== Segment start ==

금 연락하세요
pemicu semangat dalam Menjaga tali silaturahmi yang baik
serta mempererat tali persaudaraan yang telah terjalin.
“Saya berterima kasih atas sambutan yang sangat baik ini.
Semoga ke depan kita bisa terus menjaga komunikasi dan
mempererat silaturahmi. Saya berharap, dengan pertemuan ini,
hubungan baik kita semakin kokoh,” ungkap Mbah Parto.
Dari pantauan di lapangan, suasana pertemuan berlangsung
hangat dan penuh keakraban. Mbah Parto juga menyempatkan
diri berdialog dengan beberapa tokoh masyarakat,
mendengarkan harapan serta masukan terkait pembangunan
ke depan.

== Segment end ==
== Segment start ==

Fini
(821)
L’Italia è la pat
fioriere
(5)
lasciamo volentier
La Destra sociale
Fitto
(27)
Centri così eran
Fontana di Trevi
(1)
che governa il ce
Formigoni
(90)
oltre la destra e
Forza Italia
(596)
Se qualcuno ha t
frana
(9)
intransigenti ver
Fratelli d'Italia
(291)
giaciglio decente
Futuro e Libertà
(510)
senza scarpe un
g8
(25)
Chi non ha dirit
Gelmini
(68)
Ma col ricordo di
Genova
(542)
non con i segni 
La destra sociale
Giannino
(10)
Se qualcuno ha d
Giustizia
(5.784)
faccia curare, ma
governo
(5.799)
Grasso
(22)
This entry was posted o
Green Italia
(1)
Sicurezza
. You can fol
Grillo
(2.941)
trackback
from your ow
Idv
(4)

== Segment end ==
== Segment start ==

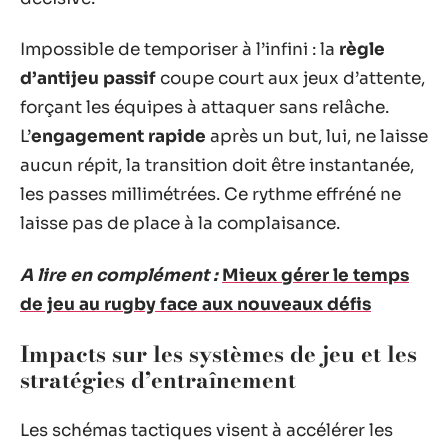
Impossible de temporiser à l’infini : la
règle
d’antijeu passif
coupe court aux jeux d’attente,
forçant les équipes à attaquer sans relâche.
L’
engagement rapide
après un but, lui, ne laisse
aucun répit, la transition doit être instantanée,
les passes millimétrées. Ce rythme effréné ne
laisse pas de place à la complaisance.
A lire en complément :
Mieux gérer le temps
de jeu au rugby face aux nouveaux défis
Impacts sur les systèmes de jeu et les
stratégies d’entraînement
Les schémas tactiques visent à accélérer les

== Segment end ==

**What you have to do:** Look above for the line holding "stratégies d’entraînement", then set down exactly that line and every line after it up to and including the line holding "Les schémas tactiques visent à accélérer les", with nothing else.

**Result of this task:**
stratégies d’entraînement
Les schémas tactiques visent à accélérer les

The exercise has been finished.